-- START Data to process --

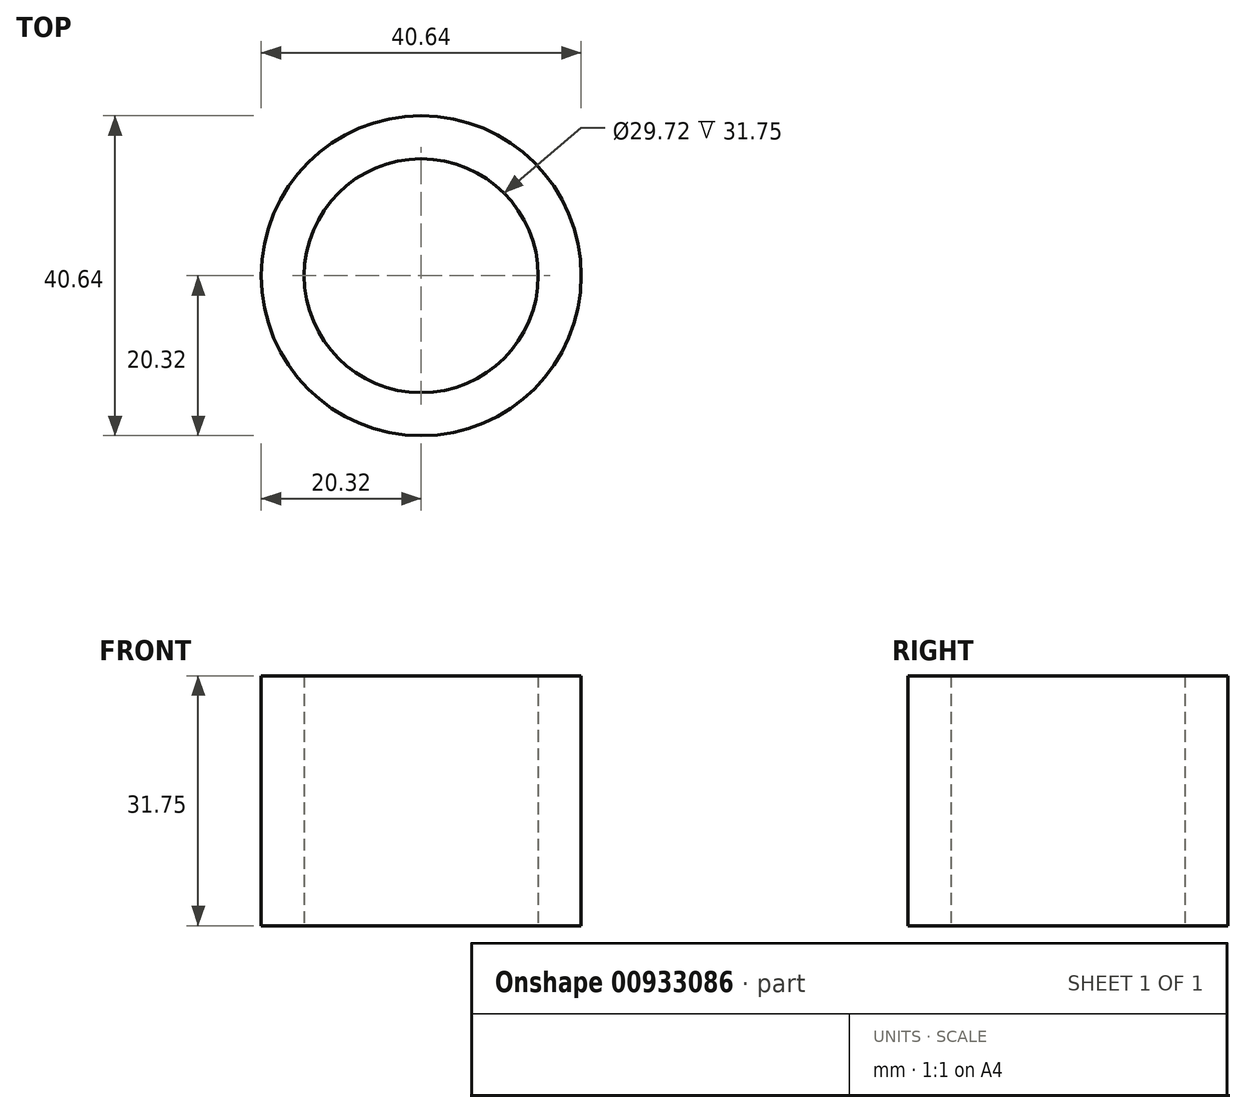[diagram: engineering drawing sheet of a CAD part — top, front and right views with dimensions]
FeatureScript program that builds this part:
annotation { "Feature Type Name" : "Feature", "Feature Type Description" : "" }
export const myFeature = defineFeature(function(context is Context, id is Id, definition is map)
    precondition{}
    {
        {
            var Q0;
            Q0=qCreatedBy(makeId("Top.planeOp"),FACE);
            var sketch = newSketch(context, id + "F0", { "sketchPlane" : qUnion([Q0])});
            skCircle(sketch, "E0", {"center": v(0, 0) * mm, "radius": 14.86 * mm});
            skCircle(sketch, "E1", {"center": v(0, 0) * mm, "radius": 20.32 * mm});
            skSolve(sketch);
        }
        {
            var Q0;
            Q0=makeQuery(id+"F0.imprint","IMPRINT",FACE,{"disambiguationData":[TD([[makeQuery(id+"F0.imprint","IMPRINT",EDGE,{"derivedFrom":sQuery(id+"F0.wireOp",EDGE,"E0")}),-1.0]])]});
            extrude(context, id + "F1", {"entities" : qUnion([Q0]), "depth" : 31.75 * mm, "offsetDistance" : 25.4 * mm});
        }
    });
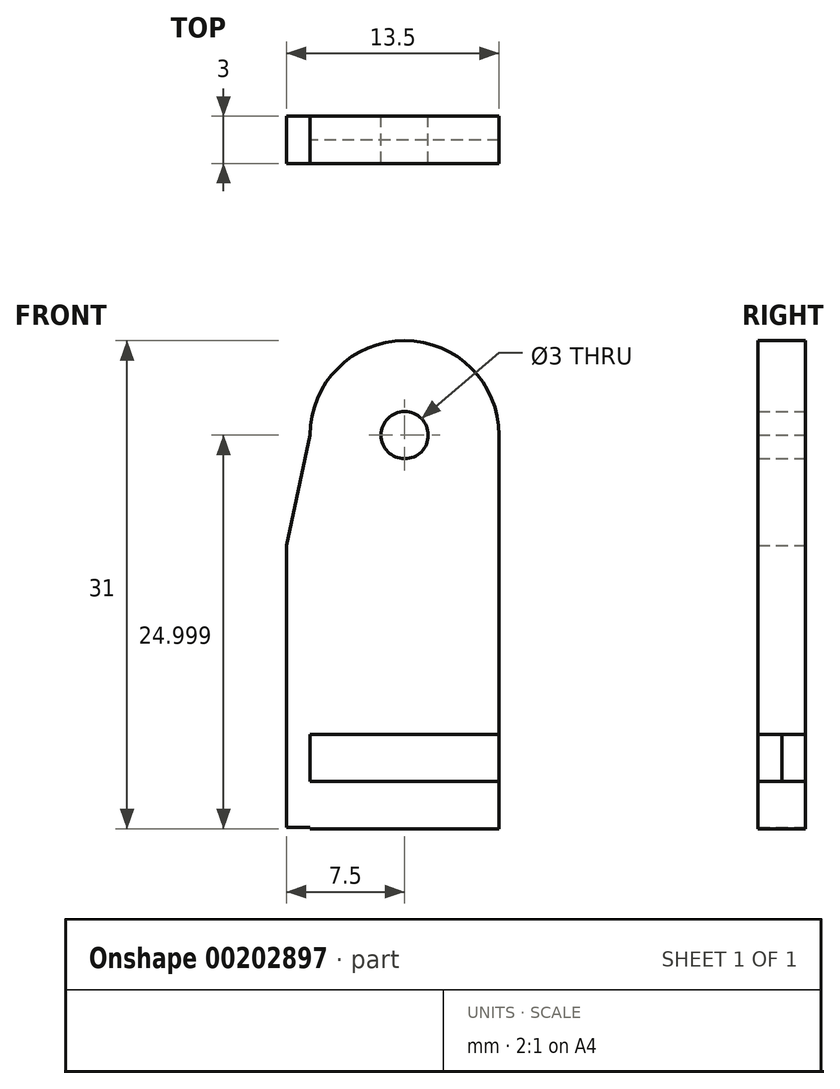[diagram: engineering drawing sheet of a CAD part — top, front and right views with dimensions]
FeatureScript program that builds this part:
annotation { "Feature Type Name" : "Feature", "Feature Type Description" : "" }
export const myFeature = defineFeature(function(context is Context, id is Id, definition is map)
    precondition{}
    {
        {
            var Q0;
            Q0=qCreatedBy(makeId("Front.planeOp"),FACE);
            var sketch = newSketch(context, id + "F0", { "sketchPlane" : qUnion([Q0])});
            skLineSegment(sketch, "E0", {"start": v(-49.52, 0) * mm, "end": v(53.2, 0) * mm, "construction": true});
            skLineSegment(sketch, "E1", {"start": v(0, 54.81) * mm, "end": v(0, -48.53) * mm, "construction": true});
            skLineSegment(sketch, "E2", {"start": v(-6, -6.27) * mm, "end": v(-6, -9.27) * mm});
            skLineSegment(sketch, "E3", {"start": v(-6, -12.27) * mm, "end": v(0, -12.27) * mm});
            skLineSegment(sketch, "E4", {"start": v(-6, -9.27) * mm, "end": v(0, -9.27) * mm});
            skLineSegment(sketch, "E5", {"start": v(-6, -6.27) * mm, "end": v(0, -6.27) * mm});
            skLineSegment(sketch, "E6.MirrorCS", {"start": v(6, 0) * mm, "end": v(6, 12.73) * mm});
            skLineSegment(sketch, "E7.MirrorCS", {"start": v(6, 0) * mm, "end": v(6, -12.27) * mm});
            skLineSegment(sketch, "E8.MirrorCS", {"start": v(6, -6.27) * mm, "end": v(0, -6.27) * mm});
            skLineSegment(sketch, "E9.MirrorCS", {"start": v(6, -9.27) * mm, "end": v(0, -9.27) * mm});
            skLineSegment(sketch, "E10.MirrorCS", {"start": v(6, -12.27) * mm, "end": v(0, -12.27) * mm});
            skArc(sketch, "E11", {"start": v(6, 12.73) * mm, "mid": v(0, 18.73) * mm, "end": v(-6, 12.73) * mm});
            skCircle(sketch, "E12", {"center": v(0, 32.21) * mm, "radius": 1.5 * mm});
            skLineSegment(sketch, "E13", {"start": v(-7.38, 12.73) * mm, "end": v(9.04, 12.73) * mm, "construction": true});
            skCircle(sketch, "E14", {"center": v(0, 12.73) * mm, "radius": 1.5 * mm});
            skLineSegment(sketch, "E15.top", {"start": v(-6, -12.2) * mm, "end": v(-7.5, -12.2) * mm});
            skLineSegment(sketch, "E15.right", {"start": v(-7.5, -6.27) * mm, "end": v(-7.5, -12.2) * mm});
            skLineSegment(sketch, "E16.trimOffspring", {"start": v(-6, -12.2) * mm, "end": v(-6, -12.27) * mm});
            skLineSegment(sketch, "E17", {"start": v(-9.07, 5.73) * mm, "end": v(8.9, 5.73) * mm, "construction": true});
            skPoint(sketch, "E18.end.orphan", {"position": v(-6, 0) * mm});
            skLineSegment(sketch, "E19", {"start": v(-7.5, -6.27) * mm, "end": v(-7.5, 5.73) * mm});
            skLineSegment(sketch, "E20", {"start": v(-7.5, 5.73) * mm, "end": v(-6, 12.73) * mm});
            skSolve(sketch);
        }
        {
            var Q0;
            {var subQ3=sQuery(id+"F0.wireOp",EDGE,"E3");Q0=makeQuery(id+"F0.imprint","IMPRINT",FACE,{"disambiguationData":[TD([[makeQuery(id+"F0.imprint","IMPRINT",EDGE,{"derivedFrom":subQ3}),1.0]])]});}
            var Q1;
            {var subQ2=sQuery(id+"F0.wireOp",EDGE,"E5");Q1=makeQuery(id+"F0.imprint","IMPRINT",FACE,{"disambiguationData":[TD([[makeQuery(id+"F0.imprint","IMPRINT",EDGE,{"derivedFrom":subQ2}),1.0]])]});}
            extrude(context, id + "F1", {"entities" : qUnion([Q0, Q1]), "depth" : 3 * mm});
        }
        {
            var Q0;
            {var subQ4=sQuery(id+"F0.wireOp",EDGE,"E4");Q0=makeQuery(id+"F0.imprint","IMPRINT",FACE,{"disambiguationData":[TD([[makeQuery(id+"F0.imprint","IMPRINT",EDGE,{"derivedFrom":subQ4}),1.0]])]});}
            extrude(context, id + "F2", {"entities" : qUnion([Q0]), "depth" : 1.5 * mm});
        }
    });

-- END Data to process --

● Aim
From the entries above, gather every line that contains the string "construction".

● Finished task
            skLineSegment(sketch, "E0", {"start": v(-49.52, 0) * mm, "end": v(53.2, 0) * mm, "construction": true});
            skLineSegment(sketch, "E1", {"start": v(0, 54.81) * mm, "end": v(0, -48.53) * mm, "construction": true});
            skLineSegment(sketch, "E13", {"start": v(-7.38, 12.73) * mm, "end": v(9.04, 12.73) * mm, "construction": true});
            skLineSegment(sketch, "E17", {"start": v(-9.07, 5.73) * mm, "end": v(8.9, 5.73) * mm, "construction": true});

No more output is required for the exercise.